*** Opening of PASSAGE TO READ ***

4. Sample workflow

CMS provides a computational framework to explore signals of natural selection in diploid organisms. This section describes how to do so at an abstract level.

4.1. Preliminary considerations

CMS is a computational and statistical framework for exploring the evolution of populations within a species at a genomic level. To that end, the user must first provide a dataset containing genotype calls for individuals in at least one putative selected population and at least one putative ‘outgroup.’ CMS 2.0 is designed to be flexible with respect to the number and configuration of input populations – that is, given input of however many populations, the user can easily calculate CMS scores for any configuration of these populations. Nonetheless, CMS still relies on the user to define these populations appropriately.

  • To determine or confirm appropriate population groupings, identify outliers, etc., we recommend that users first characterize their dataset using such methods as similarity clustering (e.g. STRUCTURE), principal components analysis, or phylogenetic methods (see e.g. SNPRelate)
  • Each population should be randomly thinned to the same number of individuals, none of whom should be related within the past few generations.
  • Larger samples are generally preferable (e.g. 50-100+ diploid individuals per population). However, depending on such factors as the landscape of recombination in the species, the quality/density of genotype data, and the extent of neutral genetic divergence between represented populations, it may be possible to leverage smaller datasets. As CMS necessitates the generation of a demographic model for the given dataset, the user is advised to use their model to generate simulated data with which to perform power estimations.

4.2. Data formatting

CMS requires the user to provide population genetic (i.e., within-species) diversity data, including genotype phase and allele polarity.

  • If your dataset is unphased, you can preprocess it using a program like Beagle or PLINK.
  • The identity of the ancestral allele at each site is typically determined by comparison to outgroups at orthologous sites. Inferred ancestral sequence is available for a number of species through e.g. Ensembl via their ftp. You can use VCFtools to populate the “AA=” section of your VCF’s INFO field.
  • In most cases, the user will want to provide a genetic recombination map. If this is unavailable, CMS will assume uniform recombination rates when calculating haplotype scores. Human recombination maps are available from the HapMap Project.

*** Close of PASSAGE TO READ ***
*** Opening of PROVIDED DATA ***

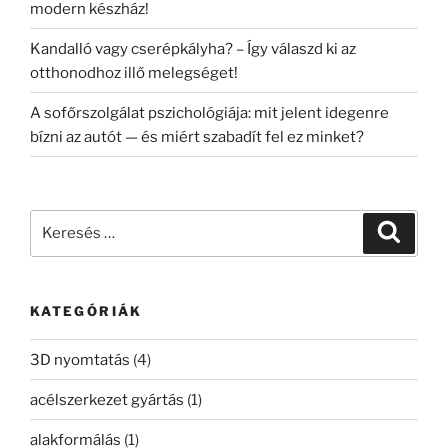
modern készház!
Kandalló vagy cserépkályha? – Így válaszd ki az
otthonodhoz illő melegséget!
A sofőrszolgálat pszichológiája: mit jelent idegenre
bízni az autót — és miért szabadít fel ez minket?
Keresés
Keresé
a
következő
kifejezésre:
KATEGÓRIÁK
3D nyomtatás
(4)
acélszerkezet gyártás
(1)
alakformálás
(1)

*** Close of PROVIDED DATA ***

*CHECK YOUR UNDERSTANDING*
a. Answer these questions from the CMS sample workflow text:
(i) What sample size per population is named as generally preferable?
(ii) What does CMS assume if no genetic recombination map is provided?
(iii) Which tool can be used to fill in the "AA=" section of a VCF's INFO field?
b. Write the next part of the CMS sample workflow text, picking up after its last sentence.

*ANSWERS TO THE EXERCISES*
a.
(i) 50-100+ diploid individuals per population.
(ii) It assumes uniform recombination rates when calculating haplotype scores.
(iii) VCFtools.

b.
  • CMS works with TPED datafiles, and includes support to convert from VCF using the command line tool scans.py.

4.3. Demographic modeling

CMS combines several semi-independent component tests for selection in a Bayesian or Machine Learning framework. In the former case, a demographic model for the species in question is critical in order to furnish posterior distributions of scores for said component tests under alternate hypotheses of neutrality or selection. Put otherwise: a demographic model is a (conjectural) descriptive historical account of our dataset, including population sizes and migration rates across time, that can be used to generate simulated data that ‘looks like’ our original dataset. We then simulate many scenarios of selection in order and calculate the distributions of component scores for adaptive, linked, and neutral variants. These distributions form the basis of our Bayesian classifier. We can also circumvent the need to define posterior score distributions by using simulated data as training data for Machine Learning implementations of CMS.

Our modeling framework is designed to accomodate an arbitrary number of populations in a tree of arbitrary complexity; as such, it is designed to be exploratory, allowing users to iteratively perform optimizations while visualizing the effect on model goodness-of-fit. For rigorous demographic inference (i.e., in the case of a model with known topology and tractably few parameters), users may consider programs such as dadi or diCal.

Following Schaffner et al 2005 , our framework calculates a range of population summary statistics as target values, and defines error as the Root Mean Square discrepancy between target and simulated values. These summary statistics are calculated by bootstrap estimate from user-specified putative neutral regions. For human populations, the Neutral Regions Explorer is a useful resource.

The user must specify tree topology and ranges for parameter values. These can be added and removed as desired through the script params.py. After target values have been estimated and model topology defined, the user can iteratively search through subsets of parameter-space using cms_modeller.py with a masterfile specifying search input.

4.4. Calculating selection statistics

CMS packages a number of previously described population genetic tests for recent positive selection. Haplotype scores are calculated using selscan.

4.5. Combining scores

CMS 2.0 allows users to define CMS scores flexibly with respect to (i) number and identity of putative selected/neutral populations, (ii) assumed demographic model, (iii) input component scores, (iv) method of score combination. In each case the user should motivate their choices and consider how robust a putative signal of selection is to variation or arbitrariness in these factors.

4.6. Identifying regions

CMS is motivated by the need to resolve signals of selection – that is, to identify genetic variants that confer adaptive phenotypes. Because selective events can alter patterns of population genetic diversity across large genomic regions, we take a two-step approach to this goal: we first identify putative selected regions (using CMS, another framework, prior knowledge, etc.), and then examine each region with CMS to identify a tractable list of candidate variants for further scrutiny.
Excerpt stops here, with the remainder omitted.